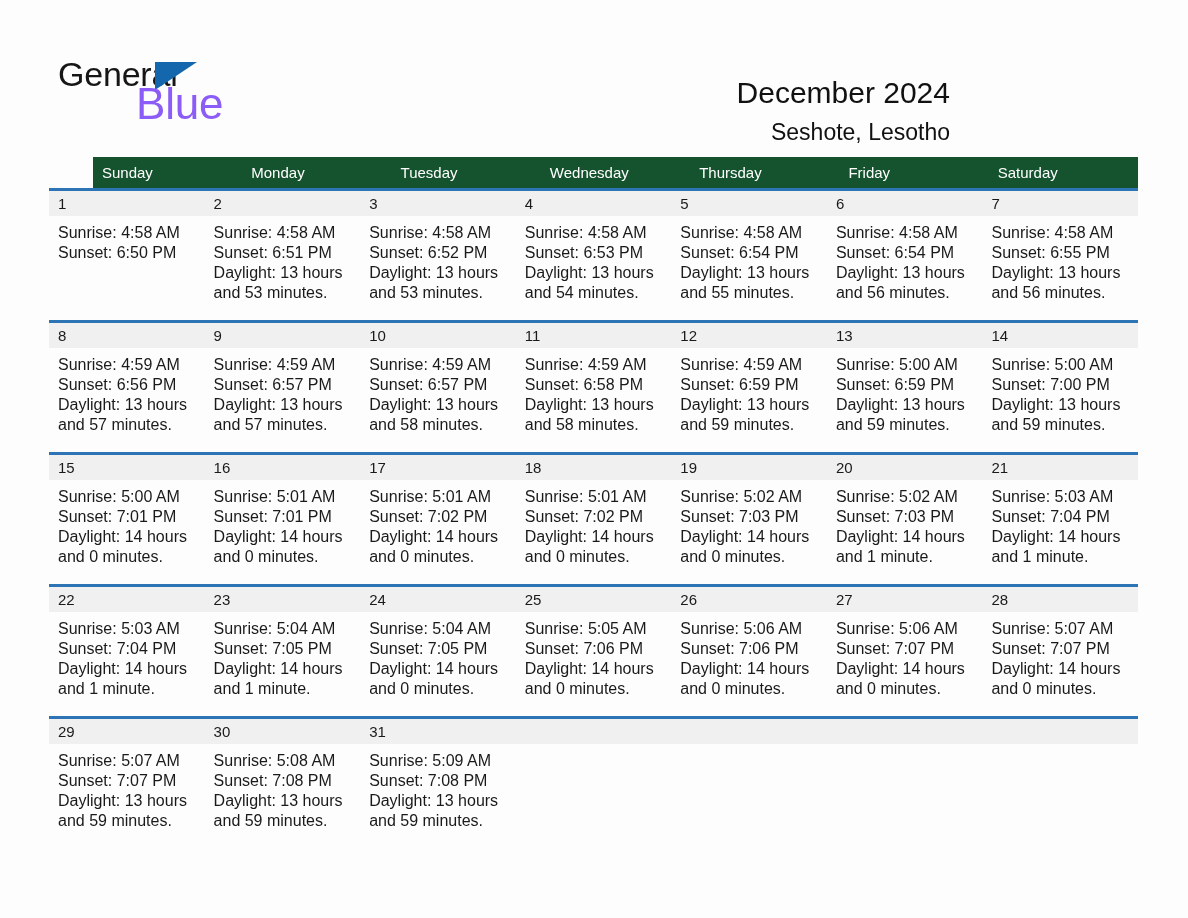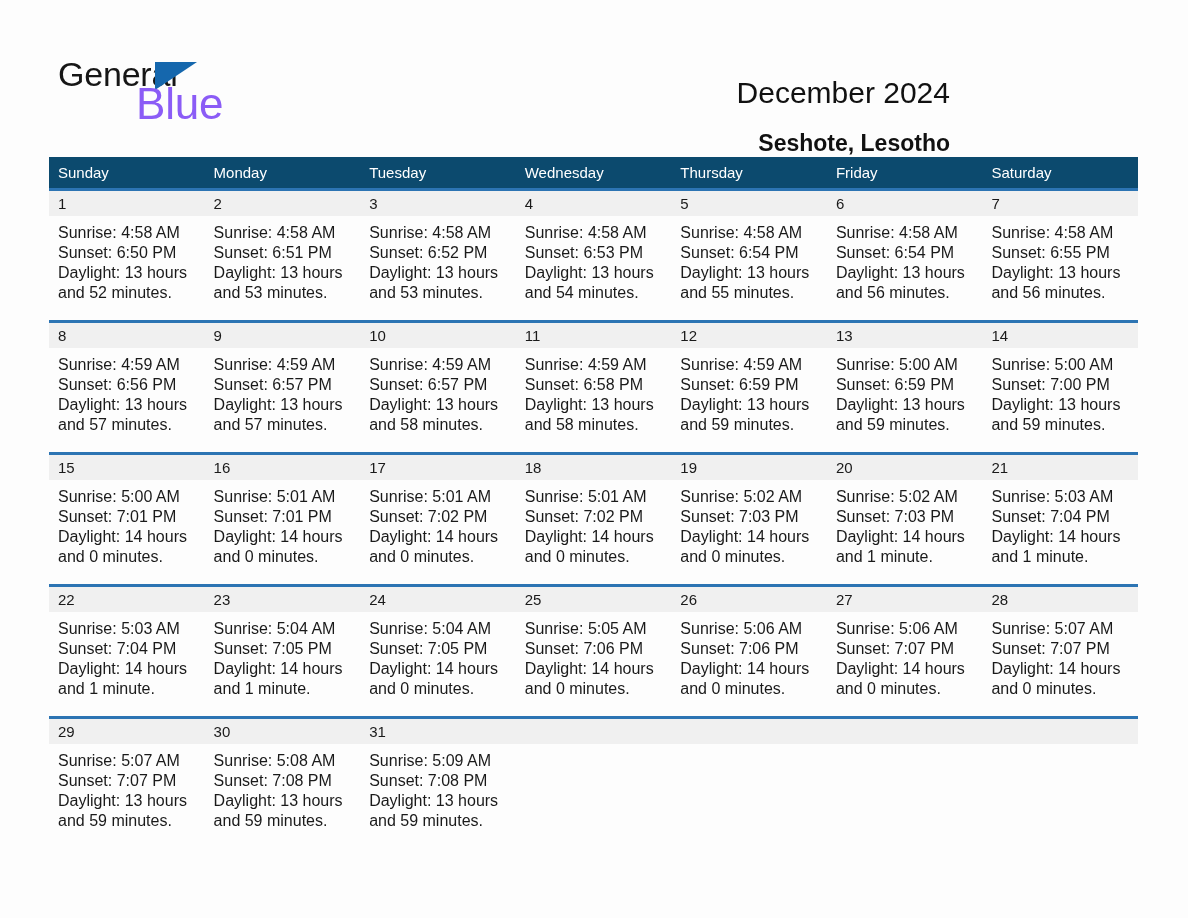--- a/index.html
+++ b/index.html
@@ -79,40 +79,41 @@
   }
   .cal-title {
     font-size: 30px;
     line-height: 50px;
     font-weight: 400;
     color: #111;
     white-space: nowrap;
     margin-top: 24px;
   }
   .cal-subtitle {
-    margin-top: 11px;
+    margin-top: 0;
     font-size: 23px;
     line-height: 28px;
-    font-weight: 700;
+    font-weight: 400;
     color: #111;
     white-space: nowrap;
   }
 
   
   .calendar {
     position: absolute;
     left: 49px;
     top: 157px;
     width: 1089px;
   }
 
   .weekday-row {
     display: flex;
-    background: #0c4a6e;
+    background: #14532d;
     height: 31px;
+    margin-left: 44px;
   }
   .weekday {
     flex: 1 1 0;
     color: #ffffff;
     font-size: 15px;
     line-height: 31px;
     padding-left: 9px;
     box-sizing: border-box;
     white-space: nowrap;
   }
@@ -181,21 +182,20 @@
       <div class="weekday">Friday</div>
       <div class="weekday">Saturday</div>
     </div>
 
     <div class="week">
       <div class="daycell">
         <div class="datenum">1</div>
         <div class="info">
           <div>Sunrise: 4:58 AM</div>
           <div>Sunset: 6:50 PM</div>
-          <div class="daylight">Daylight: 13 hours and 52 minutes.</div>
         </div>
       </div>
       <div class="daycell">
         <div class="datenum">2</div>
         <div class="info">
           <div>Sunrise: 4:58 AM</div>
           <div>Sunset: 6:51 PM</div>
           <div class="daylight">Daylight: 13 hours and 53 minutes.</div>
         </div>
       </div>

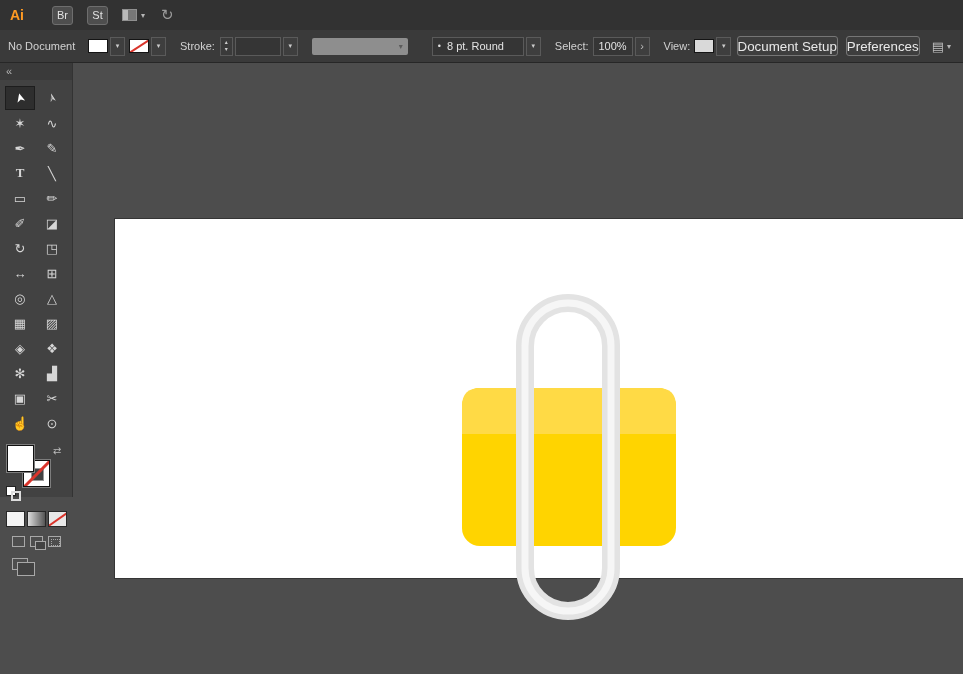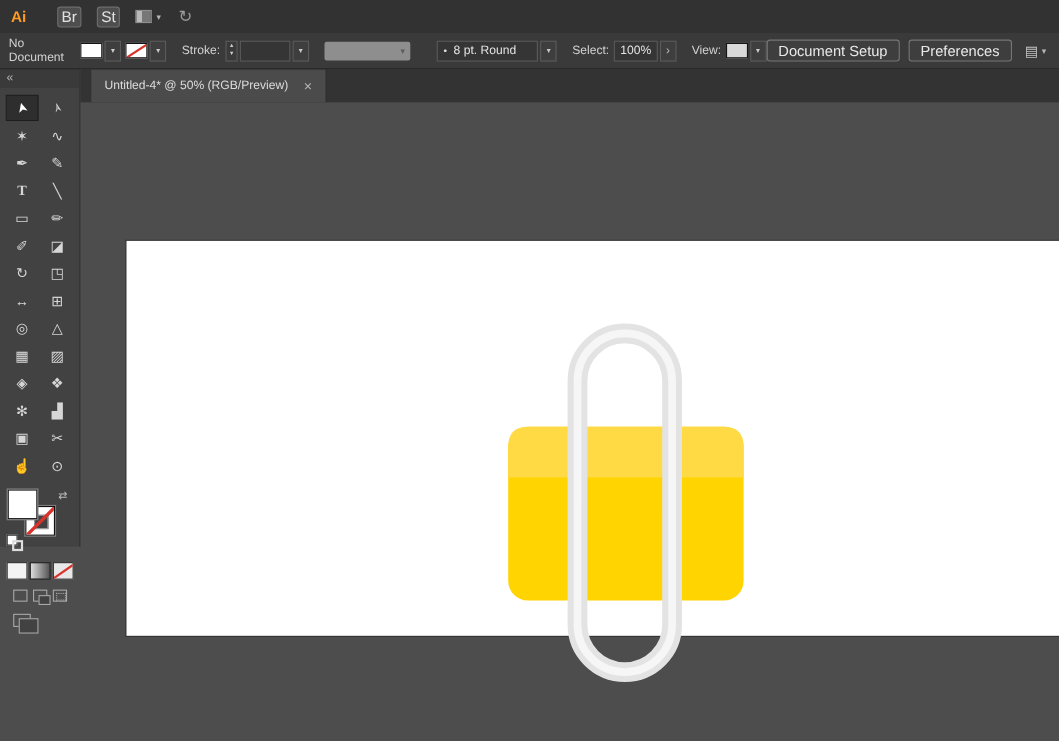--- a/index.html
+++ b/index.html
@@ -6,21 +6,21 @@
   html,body{width:963px;height:674px;overflow:hidden}
   body{font-family:"Liberation Sans",sans-serif;background:#4d4d4d;cursor:default;-webkit-user-select:none;user-select:none}
   .app{position:relative;width:963px;height:497px}
 
   
   .menubar{position:absolute;left:0;top:0;width:100%;height:30px;background:#323232;display:flex;align-items:center;color:#c9c9c9;font-size:12.5px;z-index:10}
   .logo{width:34px;height:30px;display:flex;align-items:center;justify-content:center;color:#ff9a23;font-weight:bold;font-size:14px}
   .menus{display:flex;align-items:center}
   .menu{padding:0 11px;line-height:30px}
   .mb-right{display:flex;align-items:center;margin-left:18px}
-  .badge{min-width:21px;height:19px;padding:0 3px;background:#4e4e4e;border:1px solid #6e6e6e;border-radius:3px;font-size:14px;display:flex;align-items:center;justify-content:center;color:#e2e2e2;margin-right:14px}
+  .badge{min-width:21px;height:19px;padding:0 3px;background:#4e4e4e;border:1px solid #6e6e6e;border-radius:3px;font-size:11px;display:flex;align-items:center;justify-content:center;color:#e2e2e2;margin-right:14px}
   .ws{display:flex;align-items:center;margin-right:16px}
   .ws-icon{width:15px;height:12px;background:linear-gradient(to right,#b9b9b9 40%,#777 40%);border:1px solid #909090;margin-right:4px}
   .chev-sm{font-size:8px;color:#b5b5b5}
   .sync{color:#9a9a9a;font-size:15px}
 
   
   .controlbar{position:absolute;left:0;top:30px;width:100%;height:33px;background:#3a3a3a;border-bottom:1px solid #272727;display:flex;align-items:center;font-size:11px;color:#d2d2d2;padding:0 8px;z-index:9}
   .status{width:76px}
   .swcombo{display:flex;align-items:center;margin-left:4px}
   .sw{width:20px;height:14px;background:#fff;border:1px solid #141414;position:relative}
@@ -30,21 +30,21 @@
   .chev{width:15px;height:19px;margin-left:2px;border:1px solid #5a5a5a;background:#3e3e3e;display:flex;align-items:center;justify-content:center;font-size:7px;color:#ccc}
   .chev.r{font-size:11px;color:#bbb}
   .lbl{margin-left:14px;}
   .stepper{width:13px;height:19px;border:1px solid #5a5a5a;display:flex;flex-direction:column;align-items:center;justify-content:center;font-size:6px;line-height:7px;color:#ccc;margin-left:5px}
   .field{height:19px;border:1px solid #5a5a5a;background:#353535;display:flex;align-items:center;padding:0 5px;color:#e3e3e3}
   .f-stroke{width:46px;margin-left:2px}
   .brush-disabled{width:96px;height:17px;background:#8e8e8e;border-radius:2px;margin-left:14px;display:flex;align-items:center;justify-content:flex-end;padding-right:5px;color:#5c5c5c;font-size:8px}
   .f-brushdef{width:92px;margin-left:12px}
   .f-brushdef .bullet{margin-right:6px;font-size:9px}
   .f-opacity{width:40px;margin-left:4px}
-  .btn{height:20px;padding:0 10px;border:1px solid #767676;border-radius:3px;background:#3e3e3e;color:#e8e8e8;display:flex;align-items:center;margin-left:8px;white-space:nowrap}
+  .btn{height:20px;padding:0 0;border:1px solid #767676;border-radius:3px;background:#3e3e3e;color:#e8e8e8;display:flex;align-items:center;margin-left:8px;white-space:nowrap}
   .btn-docsetup{margin-left:auto}
   .align-ctl{display:flex;align-items:center;margin:0 4px 0 12px;color:#c0c0c0}
   .align-ctl .ic{font-size:13px;margin-right:3px}
 
   
   .tabbar{position:absolute;left:73px;top:63px;right:0;height:30px;background:#333;z-index:5}
   .tab{position:absolute;left:10px;top:0;height:30px;background:#4b4b4b;display:flex;align-items:center;padding:0 12px;font-size:11px;color:#dcdcdc;border-right:1px solid #262626}
   .tab-close{margin-left:14px;color:#b5b5b5;font-size:13px}
 
   
@@ -150,26 +150,20 @@
 
     <button class="btn btn-docsetup" data-name="document-setup-button">Document Setup</button>
     <button class="btn" data-name="preferences-button">Preferences</button>
 
     <span class="align-ctl" data-name="align-options">
       <span class="ic" data-name="align-icon">▤</span>
       <span class="chev-sm" data-name="chevron-down-icon">▾</span>
     </span>
   </div>
 
-  <div class="tabbar" data-name="document-tab-bar">
-    <div class="tab" data-name="document-tab">
-      <span data-name="document-tab-title">Untitled-4* @ 50% (RGB/Preview)</span>
-      <span class="tab-close" data-name="close-icon">×</span>
-    </div>
-  </div>
 
   <aside class="toolpanel" data-name="tools-panel">
     <div class="collapse" data-name="collapse-tools-button">«</div>
     <div id="tool-grid" data-name="tool-grid">
         <div class="tool selected" data-name="selection-tool">
           <span class="g" data-name="selection-tool-icon">➤</span>
         </div>
         <div class="tool" data-name="direct-selection-tool">
           <span class="g" data-name="direct-selection-tool-icon">➢</span>
         </div>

- - -

_WHAT IS EXPECTED_.
Write out the records once more, word for word, though without the pictures they contain.

_EXPECTED ANSWER_.
--- a/index.html
+++ b/index.html
@@ -79,40 +79,41 @@
   }
   .cal-title {
     font-size: 30px;
     line-height: 50px;
     font-weight: 400;
     color: #111;
     white-space: nowrap;
     margin-top: 24px;
   }
   .cal-subtitle {
-    margin-top: 11px;
+    margin-top: 0;
     font-size: 23px;
     line-height: 28px;
-    font-weight: 700;
+    font-weight: 400;
     color: #111;
     white-space: nowrap;
   }
 
   
   .calendar {
     position: absolute;
     left: 49px;
     top: 157px;
     width: 1089px;
   }
 
   .weekday-row {
     display: flex;
-    background: #0c4a6e;
+    background: #14532d;
     height: 31px;
+    margin-left: 44px;
   }
   .weekday {
     flex: 1 1 0;
     color: #ffffff;
     font-size: 15px;
     line-height: 31px;
     padding-left: 9px;
     box-sizing: border-box;
     white-space: nowrap;
   }
@@ -181,21 +182,20 @@
       <div class="weekday">Friday</div>
       <div class="weekday">Saturday</div>
     </div>
 
     <div class="week">
       <div class="daycell">
         <div class="datenum">1</div>
         <div class="info">
           <div>Sunrise: 4:58 AM</div>
           <div>Sunset: 6:50 PM</div>
-          <div class="daylight">Daylight: 13 hours and 52 minutes.</div>
         </div>
       </div>
       <div class="daycell">
         <div class="datenum">2</div>
         <div class="info">
           <div>Sunrise: 4:58 AM</div>
           <div>Sunset: 6:51 PM</div>
           <div class="daylight">Daylight: 13 hours and 53 minutes.</div>
         </div>
       </div>

--- a/index.html
+++ b/index.html
@@ -6,21 +6,21 @@
   html,body{width:963px;height:674px;overflow:hidden}
   body{font-family:"Liberation Sans",sans-serif;background:#4d4d4d;cursor:default;-webkit-user-select:none;user-select:none}
   .app{position:relative;width:963px;height:497px}
 
   
   .menubar{position:absolute;left:0;top:0;width:100%;height:30px;background:#323232;display:flex;align-items:center;color:#c9c9c9;font-size:12.5px;z-index:10}
   .logo{width:34px;height:30px;display:flex;align-items:center;justify-content:center;color:#ff9a23;font-weight:bold;font-size:14px}
   .menus{display:flex;align-items:center}
   .menu{padding:0 11px;line-height:30px}
   .mb-right{display:flex;align-items:center;margin-left:18px}
-  .badge{min-width:21px;height:19px;padding:0 3px;background:#4e4e4e;border:1px solid #6e6e6e;border-radius:3px;font-size:14px;display:flex;align-items:center;justify-content:center;color:#e2e2e2;margin-right:14px}
+  .badge{min-width:21px;height:19px;padding:0 3px;background:#4e4e4e;border:1px solid #6e6e6e;border-radius:3px;font-size:11px;display:flex;align-items:center;justify-content:center;color:#e2e2e2;margin-right:14px}
   .ws{display:flex;align-items:center;margin-right:16px}
   .ws-icon{width:15px;height:12px;background:linear-gradient(to right,#b9b9b9 40%,#777 40%);border:1px solid #909090;margin-right:4px}
   .chev-sm{font-size:8px;color:#b5b5b5}
   .sync{color:#9a9a9a;font-size:15px}
 
   
   .controlbar{position:absolute;left:0;top:30px;width:100%;height:33px;background:#3a3a3a;border-bottom:1px solid #272727;display:flex;align-items:center;font-size:11px;color:#d2d2d2;padding:0 8px;z-index:9}
   .status{width:76px}
   .swcombo{display:flex;align-items:center;margin-left:4px}
   .sw{width:20px;height:14px;background:#fff;border:1px solid #141414;position:relative}
@@ -30,21 +30,21 @@
   .chev{width:15px;height:19px;margin-left:2px;border:1px solid #5a5a5a;background:#3e3e3e;display:flex;align-items:center;justify-content:center;font-size:7px;color:#ccc}
   .chev.r{font-size:11px;color:#bbb}
   .lbl{margin-left:14px;}
   .stepper{width:13px;height:19px;border:1px solid #5a5a5a;display:flex;flex-direction:column;align-items:center;justify-content:center;font-size:6px;line-height:7px;color:#ccc;margin-left:5px}
   .field{height:19px;border:1px solid #5a5a5a;background:#353535;display:flex;align-items:center;padding:0 5px;color:#e3e3e3}
   .f-stroke{width:46px;margin-left:2px}
   .brush-disabled{width:96px;height:17px;background:#8e8e8e;border-radius:2px;margin-left:14px;display:flex;align-items:center;justify-content:flex-end;padding-right:5px;color:#5c5c5c;font-size:8px}
   .f-brushdef{width:92px;margin-left:12px}
   .f-brushdef .bullet{margin-right:6px;font-size:9px}
   .f-opacity{width:40px;margin-left:4px}
-  .btn{height:20px;padding:0 10px;border:1px solid #767676;border-radius:3px;background:#3e3e3e;color:#e8e8e8;display:flex;align-items:center;margin-left:8px;white-space:nowrap}
+  .btn{height:20px;padding:0 0;border:1px solid #767676;border-radius:3px;background:#3e3e3e;color:#e8e8e8;display:flex;align-items:center;margin-left:8px;white-space:nowrap}
   .btn-docsetup{margin-left:auto}
   .align-ctl{display:flex;align-items:center;margin:0 4px 0 12px;color:#c0c0c0}
   .align-ctl .ic{font-size:13px;margin-right:3px}
 
   
   .tabbar{position:absolute;left:73px;top:63px;right:0;height:30px;background:#333;z-index:5}
   .tab{position:absolute;left:10px;top:0;height:30px;background:#4b4b4b;display:flex;align-items:center;padding:0 12px;font-size:11px;color:#dcdcdc;border-right:1px solid #262626}
   .tab-close{margin-left:14px;color:#b5b5b5;font-size:13px}
 
   
@@ -150,26 +150,20 @@
 
     <button class="btn btn-docsetup" data-name="document-setup-button">Document Setup</button>
     <button class="btn" data-name="preferences-button">Preferences</button>
 
     <span class="align-ctl" data-name="align-options">
       <span class="ic" data-name="align-icon">▤</span>
       <span class="chev-sm" data-name="chevron-down-icon">▾</span>
     </span>
   </div>
 
-  <div class="tabbar" data-name="document-tab-bar">
-    <div class="tab" data-name="document-tab">
-      <span data-name="document-tab-title">Untitled-4* @ 50% (RGB/Preview)</span>
-      <span class="tab-close" data-name="close-icon">×</span>
-    </div>
-  </div>
 
   <aside class="toolpanel" data-name="tools-panel">
     <div class="collapse" data-name="collapse-tools-button">«</div>
     <div id="tool-grid" data-name="tool-grid">
         <div class="tool selected" data-name="selection-tool">
           <span class="g" data-name="selection-tool-icon">➤</span>
         </div>
         <div class="tool" data-name="direct-selection-tool">
           <span class="g" data-name="direct-selection-tool-icon">➢</span>
         </div>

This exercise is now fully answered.